Ray displays a lyrical intensity that is enthralling. A boy's terror over growing old is revealed in the second part of "Two Farm Scenes." The wonderful contrast of the "grandfather /Grey in the startling sun" with the "silken curls" of corn tassels, a youthful and sexual image, shows Ray's craft at its most effective. The same thing may also be observed in "The Paseo in Irun" or in "At the Train Station in Pamplona," in which lovers break up. Ray's poems reverberate with detail. Some are of a private, lyrical nature, but other details are decidedly public in nature, evoking a particular time and place.
Many of Ray's poems offer poignant, even brutal views of rural or small town life.

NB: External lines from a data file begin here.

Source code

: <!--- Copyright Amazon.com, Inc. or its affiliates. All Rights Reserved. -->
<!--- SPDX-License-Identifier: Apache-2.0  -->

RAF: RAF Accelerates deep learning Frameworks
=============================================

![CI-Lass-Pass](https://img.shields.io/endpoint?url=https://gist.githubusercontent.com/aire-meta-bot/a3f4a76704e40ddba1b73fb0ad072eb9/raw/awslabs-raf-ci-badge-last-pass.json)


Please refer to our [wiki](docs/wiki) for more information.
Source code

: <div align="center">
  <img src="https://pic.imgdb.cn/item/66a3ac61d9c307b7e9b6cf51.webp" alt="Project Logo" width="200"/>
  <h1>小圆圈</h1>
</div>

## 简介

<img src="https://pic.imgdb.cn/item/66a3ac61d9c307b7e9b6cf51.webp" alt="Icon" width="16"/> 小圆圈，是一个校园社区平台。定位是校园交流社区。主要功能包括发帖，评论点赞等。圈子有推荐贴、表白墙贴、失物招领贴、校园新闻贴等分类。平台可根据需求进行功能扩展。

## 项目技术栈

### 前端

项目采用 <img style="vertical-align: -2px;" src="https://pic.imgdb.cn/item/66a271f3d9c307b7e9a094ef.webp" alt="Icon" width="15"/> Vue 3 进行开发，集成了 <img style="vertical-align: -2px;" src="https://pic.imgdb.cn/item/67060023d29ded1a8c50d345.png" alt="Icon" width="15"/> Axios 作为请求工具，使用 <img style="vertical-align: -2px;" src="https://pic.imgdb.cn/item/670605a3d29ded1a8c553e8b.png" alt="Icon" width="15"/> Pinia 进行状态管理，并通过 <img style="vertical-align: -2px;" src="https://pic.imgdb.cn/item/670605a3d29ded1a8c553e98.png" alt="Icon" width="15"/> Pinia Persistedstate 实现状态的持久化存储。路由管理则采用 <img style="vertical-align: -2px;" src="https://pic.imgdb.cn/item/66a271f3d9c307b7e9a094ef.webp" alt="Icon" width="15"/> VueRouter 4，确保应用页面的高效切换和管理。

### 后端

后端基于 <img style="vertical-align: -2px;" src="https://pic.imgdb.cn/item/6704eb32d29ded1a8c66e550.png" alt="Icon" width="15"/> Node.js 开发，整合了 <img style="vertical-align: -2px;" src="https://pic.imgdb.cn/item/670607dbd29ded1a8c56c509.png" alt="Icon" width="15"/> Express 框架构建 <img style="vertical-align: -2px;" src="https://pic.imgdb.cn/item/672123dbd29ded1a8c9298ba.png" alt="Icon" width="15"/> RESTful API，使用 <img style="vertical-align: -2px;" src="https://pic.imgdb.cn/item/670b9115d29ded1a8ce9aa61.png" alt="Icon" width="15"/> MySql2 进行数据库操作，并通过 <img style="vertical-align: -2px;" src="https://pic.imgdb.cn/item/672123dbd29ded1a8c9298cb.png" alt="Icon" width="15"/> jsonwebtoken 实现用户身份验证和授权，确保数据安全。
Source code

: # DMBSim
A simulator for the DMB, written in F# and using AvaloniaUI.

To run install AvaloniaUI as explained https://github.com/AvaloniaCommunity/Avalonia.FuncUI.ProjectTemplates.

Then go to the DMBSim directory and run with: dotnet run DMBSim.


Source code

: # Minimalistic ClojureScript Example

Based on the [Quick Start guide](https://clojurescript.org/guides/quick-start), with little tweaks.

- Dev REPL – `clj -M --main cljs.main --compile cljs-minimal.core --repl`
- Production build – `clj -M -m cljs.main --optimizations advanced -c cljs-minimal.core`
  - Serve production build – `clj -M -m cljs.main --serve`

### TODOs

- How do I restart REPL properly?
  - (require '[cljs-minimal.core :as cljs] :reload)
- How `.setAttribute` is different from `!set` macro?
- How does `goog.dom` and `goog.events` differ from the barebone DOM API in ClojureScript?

The "I" in one of the strongest of these, "Dragging the Main," finally speaks with the girl with whom he is infatuated and whom he has been following "round and round the /City blocks" all night. But urban life does not escape Ray's eye. In poems such as "A Midnight Diner by Edward Hopper" he reveals the loneliness of city dwellers.
Nevertheless, nowhere in Ray's work is the brutality and loneliness of life more evident and more heartfelt than in those poems, published in Sam's Book, that deal either overtly or covertly with the untimely death of his son. In "To Sam," for example, the loneliness, the hurt, and the numbness caused by the loss are revealed succinctly, without self-pity but with an open-eyed, almost startling objectivity. In a similar manner his exhaustion over coping with Sam's death is disclosed in "Beads, Pony, Prayer": "Dear Lord let us pray for another day /In which nothing happens, absolutely nothing."
While most of Ray's work is personal, even private, there is a public side to him, a strong social concern that rarely sinks into the pedantic or propagandistic. Whether addressing issues of international importance or those of concern in the United States, his public poetry is as deeply felt and intelligent as his more private work. In "Some Notes on Vietnam," for instance, his bitterness over U.S. involvement in that Asian country is concisely, powerfully stated:
What have they brought to the streets
of Saigon except smog
and for the kids lessons on how to suck?
Yet his social consciousness does not exclude the possibility of, or even the need for, humor in dealing with the social ills of our day. For example, "The Indians near Red Lake," which is told from a Native American's point of view, sometimes uses humor to reveal the absurdity of white chauvinism.
Elysium in the Halls of Hell and The Maharani's New Wall are rooted in Ray's experiences in India. The collections are filled with portraits of untouchables, purdah, starvation, and despair, but within such scenes, which are painted objectively, the reader finds glimmers of truth. In "Grapes of Wrath," for example, Ray suggests a parallel between the Okies of the United States and the untouchables of India.
A more muted, but no less heartfelt, political concern is at work in Ray's collections Wool Highways and Kangaroo Paws. Both books recount Ray's experiences during visits to, respectively, New Zealand and Australia. Relying on his keen observations and finely honed craft, the poems abound with peacocks, kangaroos, the bush, Aborigines, and the didgeridoo and with persons of literary importance who are little known, if at all, elsewhere, the poets James K. Baxter and A.D. Hope, for example. Yet these poems never succumb to the stranger-in-a-strange-land genre. Instead, what is new to Ray becomes in his capable hands uniquely his and, in turn, his reader's.